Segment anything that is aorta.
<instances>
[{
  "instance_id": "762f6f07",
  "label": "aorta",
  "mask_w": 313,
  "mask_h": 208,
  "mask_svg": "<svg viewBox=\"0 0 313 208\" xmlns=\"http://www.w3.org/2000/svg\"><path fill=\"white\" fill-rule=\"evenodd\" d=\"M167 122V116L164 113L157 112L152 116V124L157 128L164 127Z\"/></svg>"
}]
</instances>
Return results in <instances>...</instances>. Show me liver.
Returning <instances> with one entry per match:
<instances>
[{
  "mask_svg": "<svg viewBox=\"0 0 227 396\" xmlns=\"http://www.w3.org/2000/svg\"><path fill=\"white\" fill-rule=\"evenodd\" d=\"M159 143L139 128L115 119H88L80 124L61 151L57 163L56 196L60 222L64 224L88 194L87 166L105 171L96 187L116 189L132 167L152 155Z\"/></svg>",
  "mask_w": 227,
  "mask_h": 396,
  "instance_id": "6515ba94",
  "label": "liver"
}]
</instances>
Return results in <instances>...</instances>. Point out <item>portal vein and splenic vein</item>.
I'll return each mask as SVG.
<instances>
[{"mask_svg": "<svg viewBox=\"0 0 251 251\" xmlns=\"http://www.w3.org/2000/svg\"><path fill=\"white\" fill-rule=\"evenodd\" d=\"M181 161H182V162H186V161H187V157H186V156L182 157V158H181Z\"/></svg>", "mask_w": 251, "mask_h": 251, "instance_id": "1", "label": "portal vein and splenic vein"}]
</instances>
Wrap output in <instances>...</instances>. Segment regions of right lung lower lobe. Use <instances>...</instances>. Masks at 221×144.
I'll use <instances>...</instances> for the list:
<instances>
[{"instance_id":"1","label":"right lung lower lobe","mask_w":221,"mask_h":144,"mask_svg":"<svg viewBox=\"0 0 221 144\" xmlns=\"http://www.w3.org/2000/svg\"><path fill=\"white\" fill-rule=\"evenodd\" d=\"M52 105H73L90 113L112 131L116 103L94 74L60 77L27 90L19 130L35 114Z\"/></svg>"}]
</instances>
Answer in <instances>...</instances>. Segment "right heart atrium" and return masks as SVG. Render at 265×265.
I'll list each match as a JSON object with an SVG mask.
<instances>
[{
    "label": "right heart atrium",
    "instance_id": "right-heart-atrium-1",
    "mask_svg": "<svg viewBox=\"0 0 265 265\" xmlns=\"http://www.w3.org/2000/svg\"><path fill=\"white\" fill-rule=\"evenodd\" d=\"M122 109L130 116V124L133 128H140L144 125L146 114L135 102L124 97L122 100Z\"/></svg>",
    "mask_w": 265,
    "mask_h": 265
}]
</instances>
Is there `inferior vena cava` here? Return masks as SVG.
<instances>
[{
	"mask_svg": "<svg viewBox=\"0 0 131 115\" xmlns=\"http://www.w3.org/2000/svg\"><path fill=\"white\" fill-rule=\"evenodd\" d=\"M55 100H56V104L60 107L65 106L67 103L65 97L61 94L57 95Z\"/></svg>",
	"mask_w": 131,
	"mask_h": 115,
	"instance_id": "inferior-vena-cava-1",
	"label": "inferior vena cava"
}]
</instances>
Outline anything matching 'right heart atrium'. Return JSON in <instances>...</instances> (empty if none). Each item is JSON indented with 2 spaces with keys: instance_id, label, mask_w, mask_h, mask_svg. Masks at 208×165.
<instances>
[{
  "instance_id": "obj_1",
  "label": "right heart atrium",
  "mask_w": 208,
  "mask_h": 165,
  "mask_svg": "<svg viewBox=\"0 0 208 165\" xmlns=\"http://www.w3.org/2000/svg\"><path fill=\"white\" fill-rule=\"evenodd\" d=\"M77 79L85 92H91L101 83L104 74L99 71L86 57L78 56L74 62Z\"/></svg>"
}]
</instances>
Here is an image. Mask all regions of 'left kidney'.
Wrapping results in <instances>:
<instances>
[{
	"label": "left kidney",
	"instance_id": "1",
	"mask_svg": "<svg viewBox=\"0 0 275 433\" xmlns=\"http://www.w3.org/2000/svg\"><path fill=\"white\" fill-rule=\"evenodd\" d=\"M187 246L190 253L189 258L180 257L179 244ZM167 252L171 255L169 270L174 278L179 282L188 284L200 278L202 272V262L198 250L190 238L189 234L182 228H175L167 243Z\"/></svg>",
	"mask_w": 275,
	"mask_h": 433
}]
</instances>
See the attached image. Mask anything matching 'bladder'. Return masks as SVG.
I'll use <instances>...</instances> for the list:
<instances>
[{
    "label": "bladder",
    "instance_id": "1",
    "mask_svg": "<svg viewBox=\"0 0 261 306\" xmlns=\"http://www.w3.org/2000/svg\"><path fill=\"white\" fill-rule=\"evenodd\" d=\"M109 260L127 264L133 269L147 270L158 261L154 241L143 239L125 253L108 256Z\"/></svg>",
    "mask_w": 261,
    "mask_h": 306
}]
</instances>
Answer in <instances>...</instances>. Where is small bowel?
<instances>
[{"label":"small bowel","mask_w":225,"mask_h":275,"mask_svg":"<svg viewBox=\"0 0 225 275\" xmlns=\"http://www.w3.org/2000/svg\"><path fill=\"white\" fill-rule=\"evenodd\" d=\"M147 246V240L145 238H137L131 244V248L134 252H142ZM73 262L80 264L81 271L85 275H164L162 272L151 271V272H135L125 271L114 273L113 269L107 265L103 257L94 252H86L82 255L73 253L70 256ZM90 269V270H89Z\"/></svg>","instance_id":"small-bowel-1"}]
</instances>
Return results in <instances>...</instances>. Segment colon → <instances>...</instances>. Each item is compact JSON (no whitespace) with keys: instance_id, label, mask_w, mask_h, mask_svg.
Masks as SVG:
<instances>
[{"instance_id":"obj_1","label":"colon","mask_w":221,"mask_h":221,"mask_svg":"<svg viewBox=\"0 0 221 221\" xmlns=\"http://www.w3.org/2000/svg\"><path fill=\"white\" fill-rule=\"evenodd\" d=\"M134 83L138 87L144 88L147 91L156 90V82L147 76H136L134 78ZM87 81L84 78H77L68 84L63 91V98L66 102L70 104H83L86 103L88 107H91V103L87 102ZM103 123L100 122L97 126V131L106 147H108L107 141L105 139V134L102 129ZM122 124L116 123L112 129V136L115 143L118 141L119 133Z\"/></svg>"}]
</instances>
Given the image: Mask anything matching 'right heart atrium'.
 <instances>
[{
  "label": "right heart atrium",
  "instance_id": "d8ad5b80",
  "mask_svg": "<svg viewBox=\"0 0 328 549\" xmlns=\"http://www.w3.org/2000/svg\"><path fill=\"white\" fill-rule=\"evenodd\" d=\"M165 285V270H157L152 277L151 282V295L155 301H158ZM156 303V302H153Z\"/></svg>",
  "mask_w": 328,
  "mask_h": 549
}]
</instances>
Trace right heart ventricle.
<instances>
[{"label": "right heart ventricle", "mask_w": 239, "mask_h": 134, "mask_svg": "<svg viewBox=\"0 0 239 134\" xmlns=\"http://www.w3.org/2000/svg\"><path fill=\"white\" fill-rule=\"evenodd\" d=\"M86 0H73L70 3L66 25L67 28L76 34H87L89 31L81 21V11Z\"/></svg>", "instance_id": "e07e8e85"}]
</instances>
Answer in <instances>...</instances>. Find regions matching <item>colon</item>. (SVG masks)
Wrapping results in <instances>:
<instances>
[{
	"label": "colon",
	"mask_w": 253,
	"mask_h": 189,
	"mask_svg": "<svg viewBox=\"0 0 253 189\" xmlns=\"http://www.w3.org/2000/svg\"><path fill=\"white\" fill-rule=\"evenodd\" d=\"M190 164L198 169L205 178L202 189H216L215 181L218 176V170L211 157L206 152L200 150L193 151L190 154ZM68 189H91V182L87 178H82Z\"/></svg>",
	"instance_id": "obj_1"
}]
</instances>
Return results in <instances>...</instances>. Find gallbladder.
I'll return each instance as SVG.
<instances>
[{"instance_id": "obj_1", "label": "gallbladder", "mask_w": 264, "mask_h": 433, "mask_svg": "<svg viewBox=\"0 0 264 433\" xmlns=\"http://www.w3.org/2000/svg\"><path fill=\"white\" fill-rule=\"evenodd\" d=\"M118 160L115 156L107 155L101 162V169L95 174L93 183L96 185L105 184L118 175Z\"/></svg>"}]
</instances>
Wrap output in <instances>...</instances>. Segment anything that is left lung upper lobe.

(OBJECTIVE): Pick out and copy every line of the data above that contains the word "regions", treating uppercase and lowercase as different.

(WORKED ANSWER):
Wrap output in <instances>...</instances>. Segment regions of right lung lower lobe. Use <instances>...</instances>. Masks at 221×144.
Here is an image. Mask all regions of 'left kidney'.
Answer in <instances>...</instances>. Find regions matching <item>colon</item>. (SVG masks)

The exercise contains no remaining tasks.